__Tarea 1__
Actualice el fragmento sobre Centroamérica: reproduzca el tramo que va desde "Es una de las paradojas" hasta "Honduras y Nicaragua.", sustituyendo "inacabada" por "incompleta".
__Tarea 2__
Enumere todos los países que se mencionan en el fragmento sobre Centroamérica.

__Fragmento__
—————

Por Jorge Castañeda
Guatemala vive un proceso
electoral extraño: escoger un nuevo presidente, mientras que el saliente
renuncia, acusado de corrupción por la calle, el Congreso y el Poder Judicial.
Es una de las paradojas de una miniregión convulsa y a la vez anunciadora de cambios
cruciales en América Latina.
Un recorrido por cuatro
países centroamericanos muestra las consecuencias del olvido internacional y
del legado de las guerras del siglo pasado. Sociedades entrañables, desgarradas
por pobreza, violencia y corrupción, impulsadas por la emigración, instaladas
en una democracia inacabada pero resistente: estas son características de
Guatemala, El Salvador, Honduras y Nicaragua.
Centroamérica es una de las
regiones más inseguras del mundo. Pandillas desagregadas en Guatemala, maras
organizadas en El Salvador y la combinación de ambas en Honduras desuelan
ciudades y barrios, desangran a sus juventudes y ahuyentan a inversionistas. En
Honduras, las pandillas se han entreverado con el crimen organizado, que se ha
dedicado a traer drogas desde Venezuela a partir de 2005, y a reenviarlas a
México y Estados Unidos.
En El Salvador, el narco tiene
menor presencia y las bandas armadas encierran otro origen: las deportaciones
de salvadoreños de Los Ángeles hace 15 años. El Gobierno anterior facilitó una
tregua con sus dirigentes que, al principio, permitió disminuir la violencia,
pero que ya se agotaba cuando el Gobierno actual la clausuró. La Barrio 18 y la
MS-13 respondieron con fuego y la violencia alcanzó grados nunca vistos: 677 muertos
en junio, 250 en la primera semana de agosto.
En Guatemala las grandes
organizaciones delictivas se encuentran incrustadas en el Estado desde hace
tiempo, y las pandillas son más un vehículo de movilidad social que otra cosa.
Las carreteras y costas de Guatemala encaminadas a México son arterias
cruciales de la circulación de drogas. Los narcos las aprovechan y se las
disputan. Los efectos perversos en Centroamérica de la guerra sangrienta e
inútil del expresidente mexicano Felipe Calderón se multiplican y se resumen en
un factor: a pesar de sus debilidades, México es más capaz de administrar y
acotar al crimen organizado que sus socios del Triángulo del Norte. Las
consecuencias de esta tragedia son diferentes en cada país. En los tres casos
la mezcla específica de bandas, narcos y Estado cautivo varía, el resultado no:
delincuencia, inseguridad y violencia.

—————

__Registros mostrados__
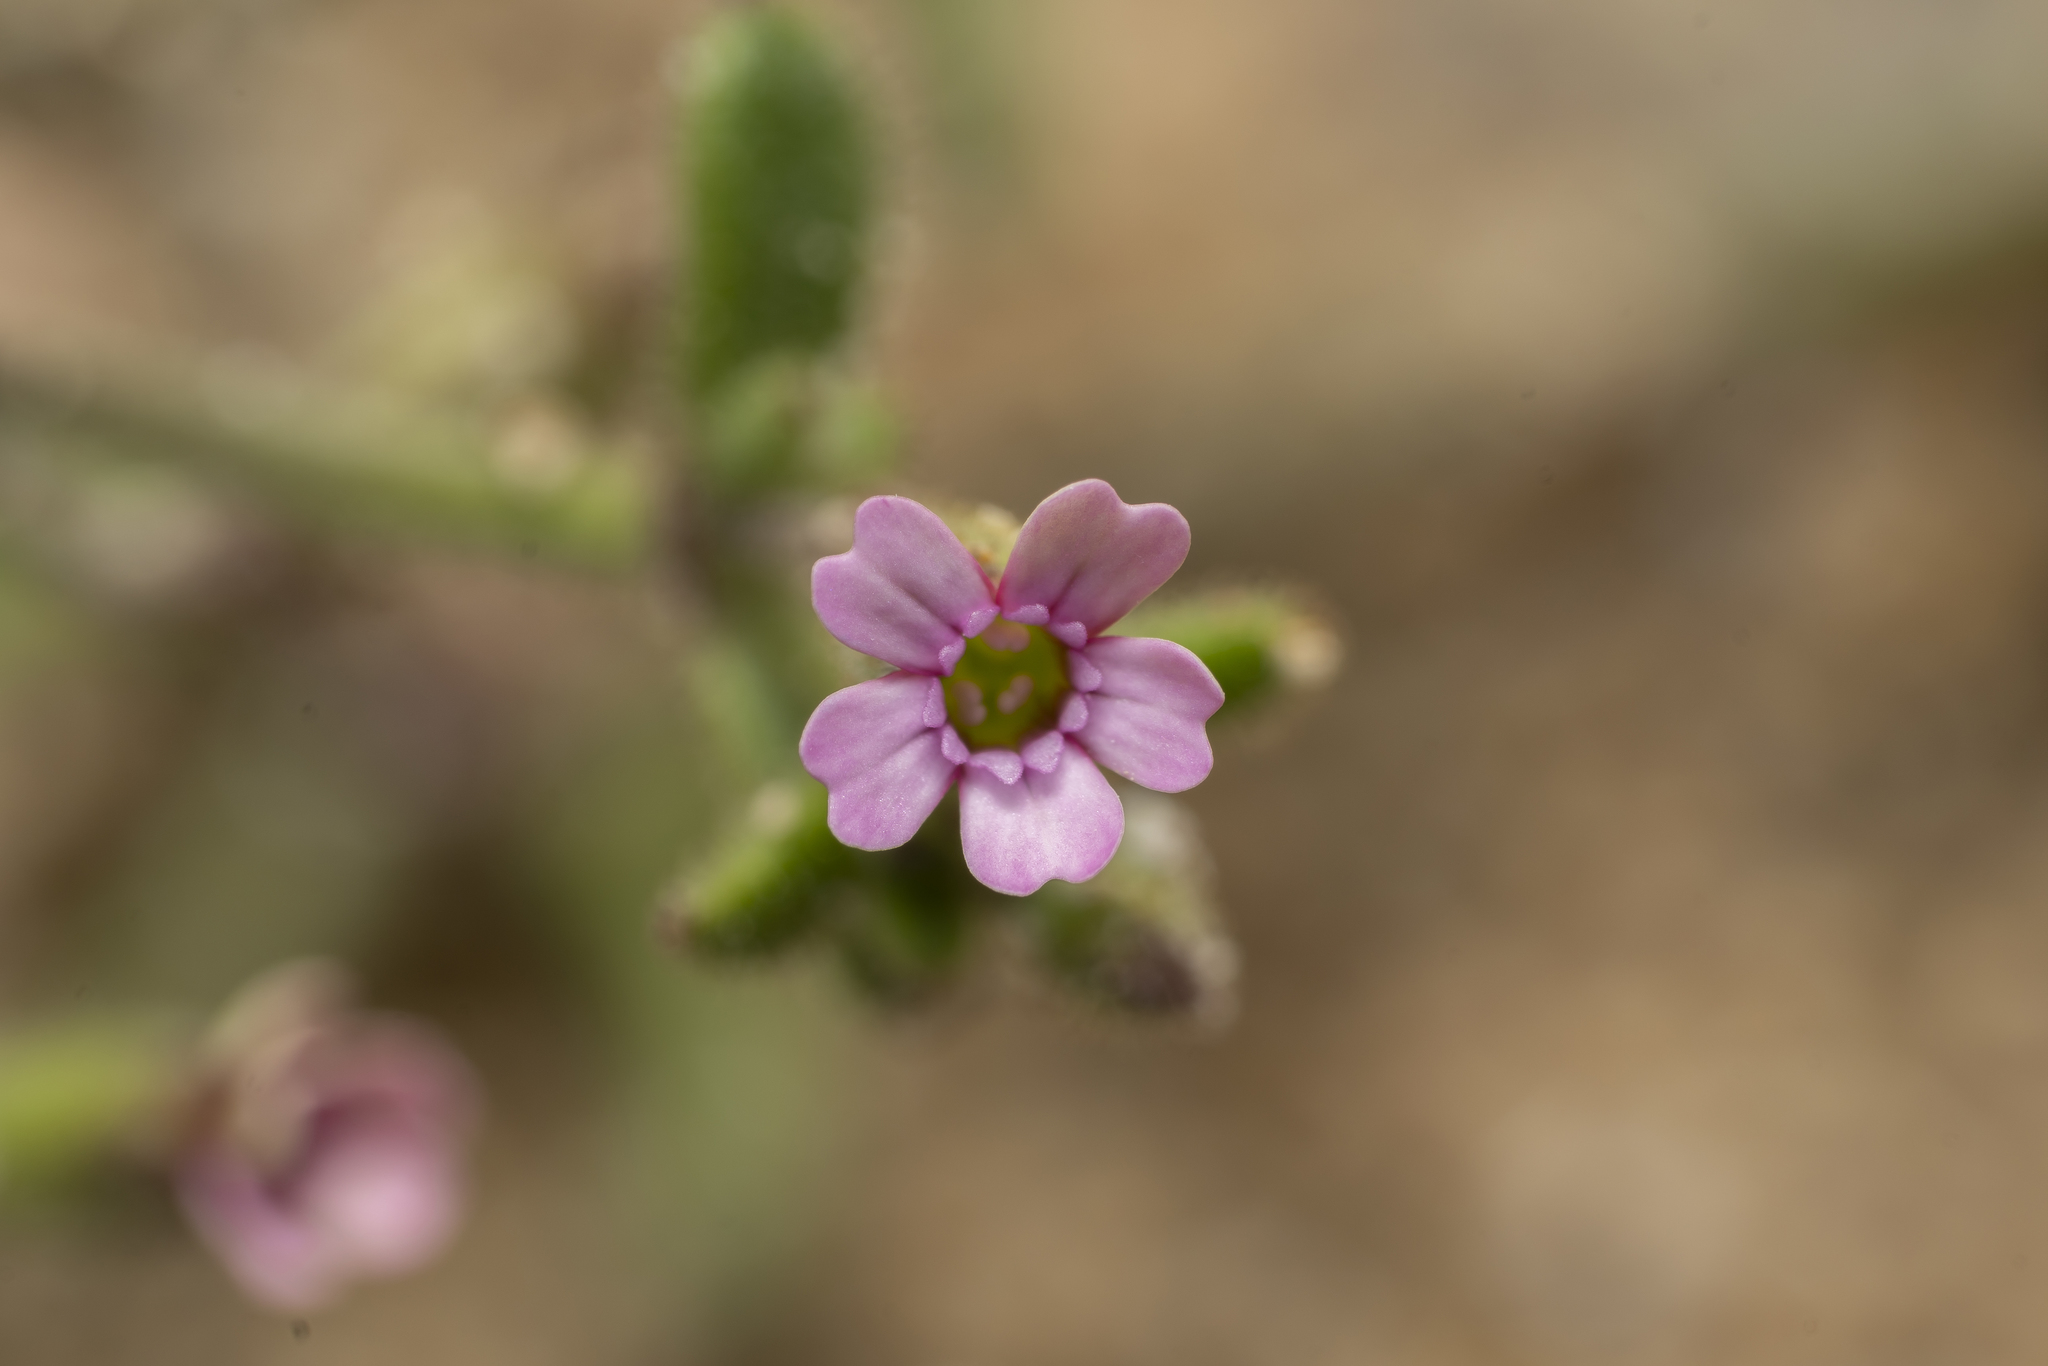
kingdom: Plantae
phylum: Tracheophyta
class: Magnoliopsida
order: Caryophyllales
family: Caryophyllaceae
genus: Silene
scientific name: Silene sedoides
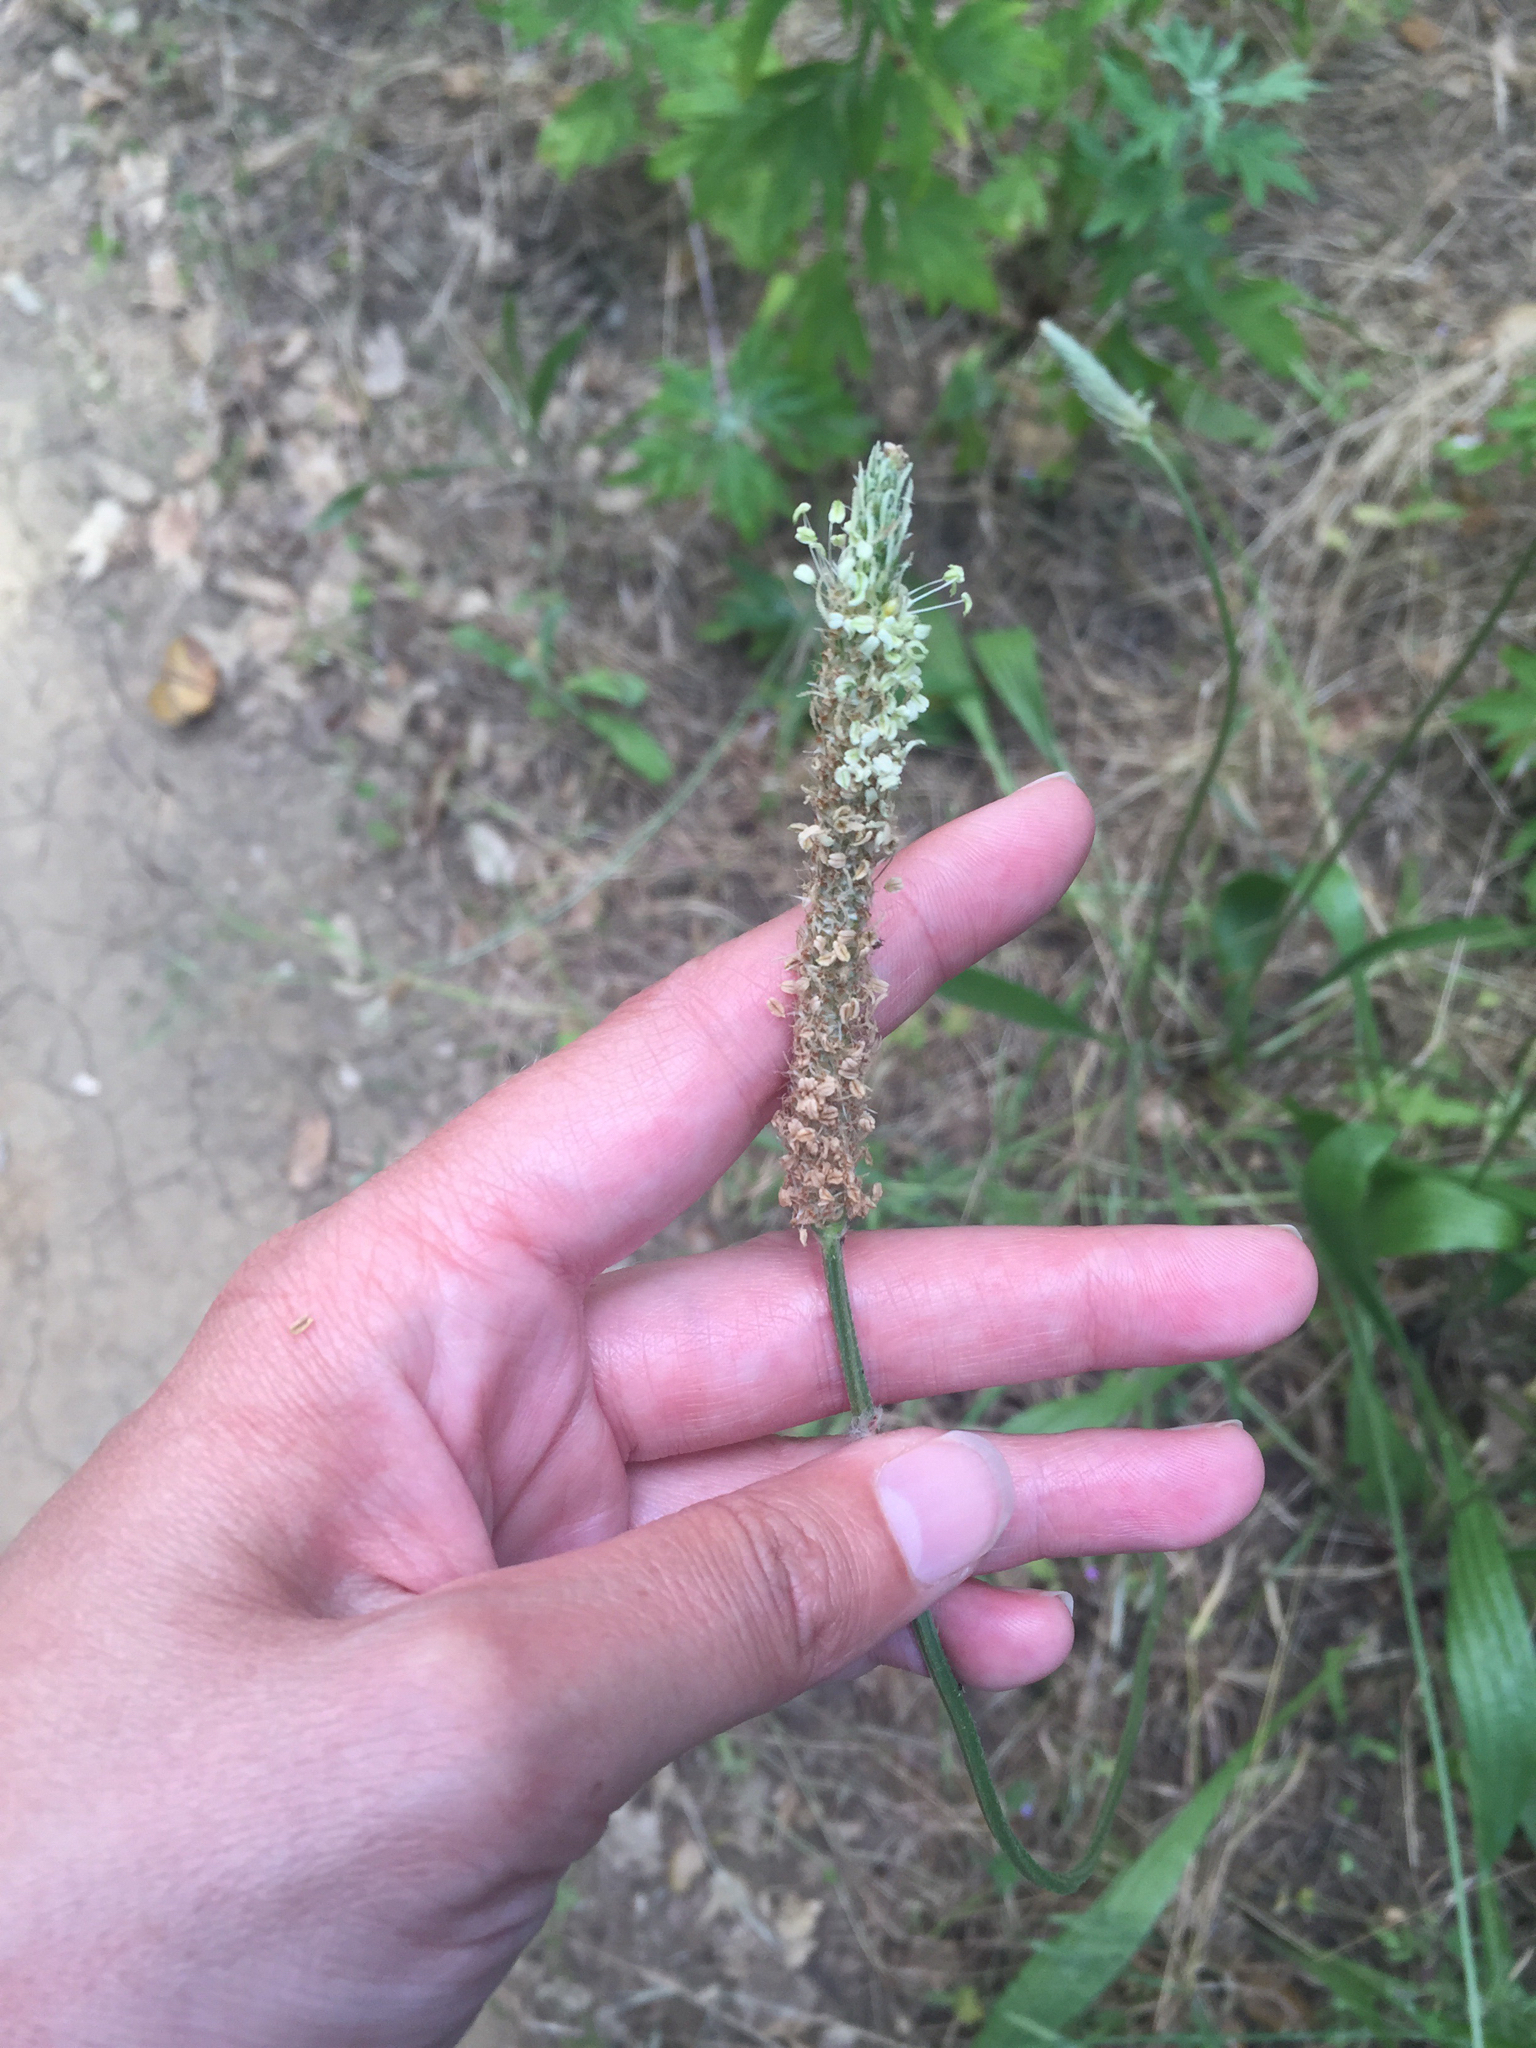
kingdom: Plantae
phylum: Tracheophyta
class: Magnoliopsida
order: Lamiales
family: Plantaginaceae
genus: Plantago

—————

__Solución 1__
Es una de las paradojas de una miniregión convulsa y a la vez anunciadora de cambios
cruciales en América Latina.
Un recorrido por cuatro
países centroamericanos muestra las consecuencias del olvido internacional y
del legado de las guerras del siglo pasado. Sociedades entrañables, desgarradas
por pobreza, violencia y corrupción, impulsadas por la emigración, instaladas
en una democracia incompleta pero resistente: estas son características de
Guatemala, El Salvador, Honduras y Nicaragua.

__Solución 2__
Guatemala, El Salvador, Honduras, Nicaragua, Venezuela, México y Estados Unidos.